Input is here x and n, output is one row of A.
Row and column numbers are specified separately.
- With the so defined ''ansatz'' you either might generate artificial data
(in this case the abscissas are chosen equidistantly in a given interval
and you specify the ''true'' coefficients and a perturbation level as in case 2)
or
- you fit given own discrete data.
|
|
|
Output |
|
- In case 1 you get the solution vector p and the euclidean length of the residual.
You also get the reciprocal condition number 1/κ
- In case 2: you get
- your chosen ''true'' coefficients p0,...,pn.
- the computed coefficients, showing the influence of roundoff and/or generated noise,
for the solution way using the normal equations and the QR decomposition.
- A plot showing the discrete data points and the approximating function F(x;p)
with p from the QR solution way.
- The reciprocal condition number 1/κ
- The same output as in case two is also provided for case three, an ''ansatz'' of your own.
|
|
|
Questions ?! |
|
- If a small errlev generates large deviations in p: what do you conclude
from this?
- In which cases the results between the normal equations and the QR solution way differ most
and why?

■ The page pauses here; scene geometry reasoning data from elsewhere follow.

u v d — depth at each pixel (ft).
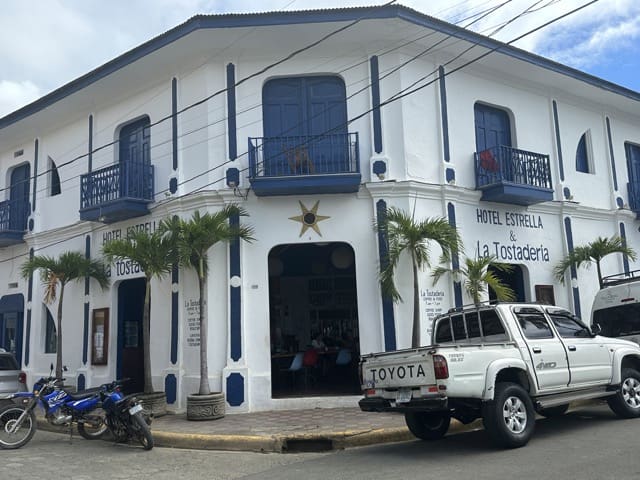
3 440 31.24
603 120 57.72
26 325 55.93
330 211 41.47
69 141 55.06
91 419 32.14
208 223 37.52
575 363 29.27
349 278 52.85
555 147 52.13
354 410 37.70
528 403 26.58
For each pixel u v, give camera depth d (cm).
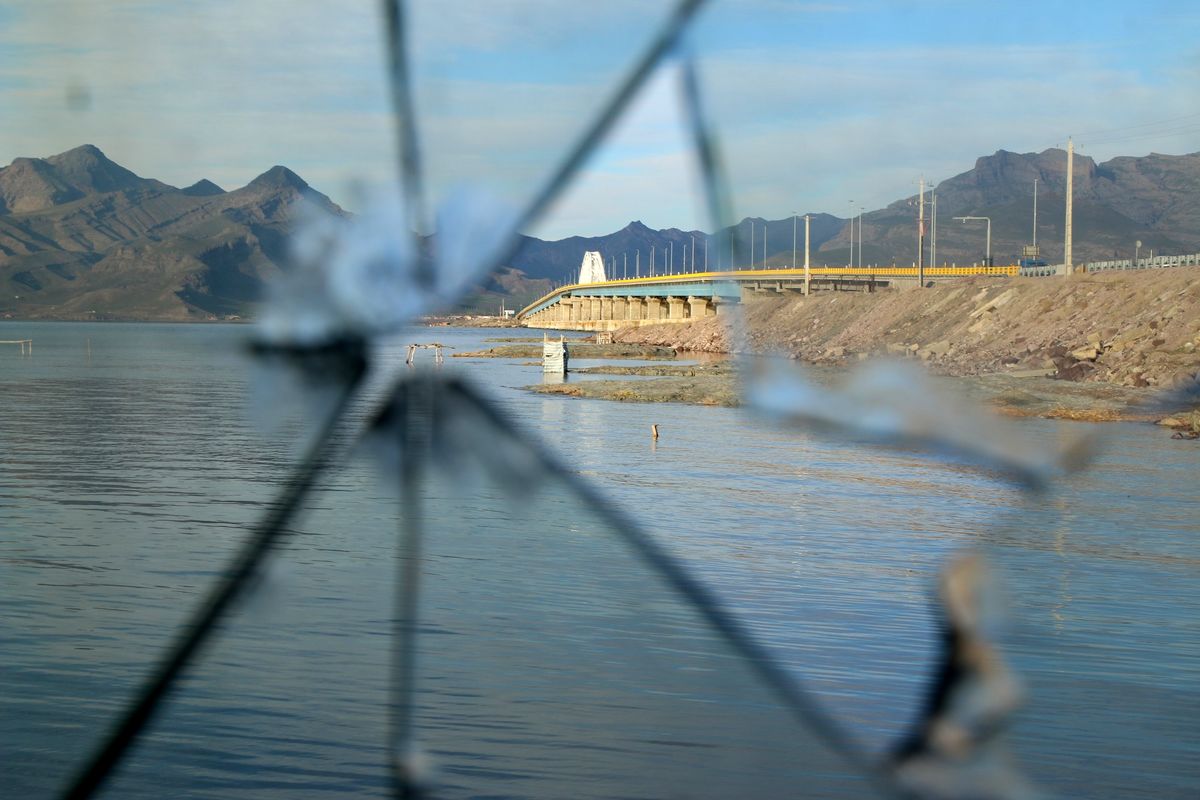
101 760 91
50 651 1055
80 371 7069
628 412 4122
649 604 1230
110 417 4031
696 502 2106
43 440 3231
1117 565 1391
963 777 87
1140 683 944
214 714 859
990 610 89
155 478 2445
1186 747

Can you realize a connection of these differences to the reciprocal
condition number?
- Which role plays the transformation to [-1,1] in the case of a polynomial model?
- Which difference do you observe between the monomial and the Legendre basis?
- What do you expect if you choose in case 2 and the exponential model some ci=0?
- How compares the upper bound for the change in the solution given above with
with the one you can observe here, if you first set errlev to zero and then
to some realistic value in the magnitude of some percent (like measurement errors)?
|
|
|
|